=== ENTRIES SHOWN ===
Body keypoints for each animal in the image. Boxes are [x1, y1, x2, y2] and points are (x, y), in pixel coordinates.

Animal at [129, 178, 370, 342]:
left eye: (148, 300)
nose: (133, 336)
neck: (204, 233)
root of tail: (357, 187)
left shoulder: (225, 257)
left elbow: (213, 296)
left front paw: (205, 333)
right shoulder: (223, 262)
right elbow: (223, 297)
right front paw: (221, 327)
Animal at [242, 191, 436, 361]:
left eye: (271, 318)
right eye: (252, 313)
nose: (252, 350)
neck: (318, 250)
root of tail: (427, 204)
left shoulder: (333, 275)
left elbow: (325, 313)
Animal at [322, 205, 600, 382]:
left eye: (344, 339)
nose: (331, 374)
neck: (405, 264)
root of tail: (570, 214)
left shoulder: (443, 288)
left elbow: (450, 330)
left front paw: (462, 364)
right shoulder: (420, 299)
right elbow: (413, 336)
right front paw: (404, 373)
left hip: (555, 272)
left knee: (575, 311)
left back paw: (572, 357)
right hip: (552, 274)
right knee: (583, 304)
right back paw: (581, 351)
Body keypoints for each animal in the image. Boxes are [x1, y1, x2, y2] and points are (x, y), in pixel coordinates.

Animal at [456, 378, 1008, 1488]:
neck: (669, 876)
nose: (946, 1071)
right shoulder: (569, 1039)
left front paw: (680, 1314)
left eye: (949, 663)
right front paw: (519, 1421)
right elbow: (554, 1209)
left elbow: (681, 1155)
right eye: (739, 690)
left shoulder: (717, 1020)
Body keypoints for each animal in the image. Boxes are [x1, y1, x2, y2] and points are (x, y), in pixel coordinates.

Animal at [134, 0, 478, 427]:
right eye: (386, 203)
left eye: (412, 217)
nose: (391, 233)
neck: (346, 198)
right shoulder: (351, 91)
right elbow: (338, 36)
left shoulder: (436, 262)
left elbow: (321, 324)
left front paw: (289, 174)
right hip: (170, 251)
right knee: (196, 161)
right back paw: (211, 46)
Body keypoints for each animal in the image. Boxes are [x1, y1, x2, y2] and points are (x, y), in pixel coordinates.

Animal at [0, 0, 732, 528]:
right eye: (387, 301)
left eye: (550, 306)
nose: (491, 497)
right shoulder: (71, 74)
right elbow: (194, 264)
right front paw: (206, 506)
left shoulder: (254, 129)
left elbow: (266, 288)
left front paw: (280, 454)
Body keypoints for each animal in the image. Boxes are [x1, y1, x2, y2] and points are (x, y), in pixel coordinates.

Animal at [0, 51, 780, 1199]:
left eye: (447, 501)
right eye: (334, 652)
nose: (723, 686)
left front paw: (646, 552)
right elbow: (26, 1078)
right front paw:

=== WHAT IS EXPECTED ===
In the data above, which lines lie between the line with "right elbow: (554, 1209)" and the line with "right elbow: (194, 264)", inclusive? Print those lines exactly and nothing else.

=== RESULT ===
right elbow: (554, 1209)
left elbow: (681, 1155)
right eye: (739, 690)
left shoulder: (717, 1020)
Body keypoints for each animal in the image. Boxes are [x1, y1, x2, y2] and points are (x, y), in pixel coordinates.

Animal at [134, 0, 478, 427]:
right eye: (386, 203)
left eye: (412, 217)
nose: (391, 233)
neck: (346, 198)
right shoulder: (351, 91)
right elbow: (338, 36)
left shoulder: (436, 262)
left elbow: (321, 324)
left front paw: (289, 174)
right hip: (170, 251)
right knee: (196, 161)
right back paw: (211, 46)
Body keypoints for each animal in the image. Boxes are [x1, y1, x2, y2] and points are (x, y), in pixel coordinates.

Animal at [0, 0, 732, 528]:
right eye: (387, 301)
left eye: (550, 306)
nose: (491, 497)
right shoulder: (71, 74)
right elbow: (194, 264)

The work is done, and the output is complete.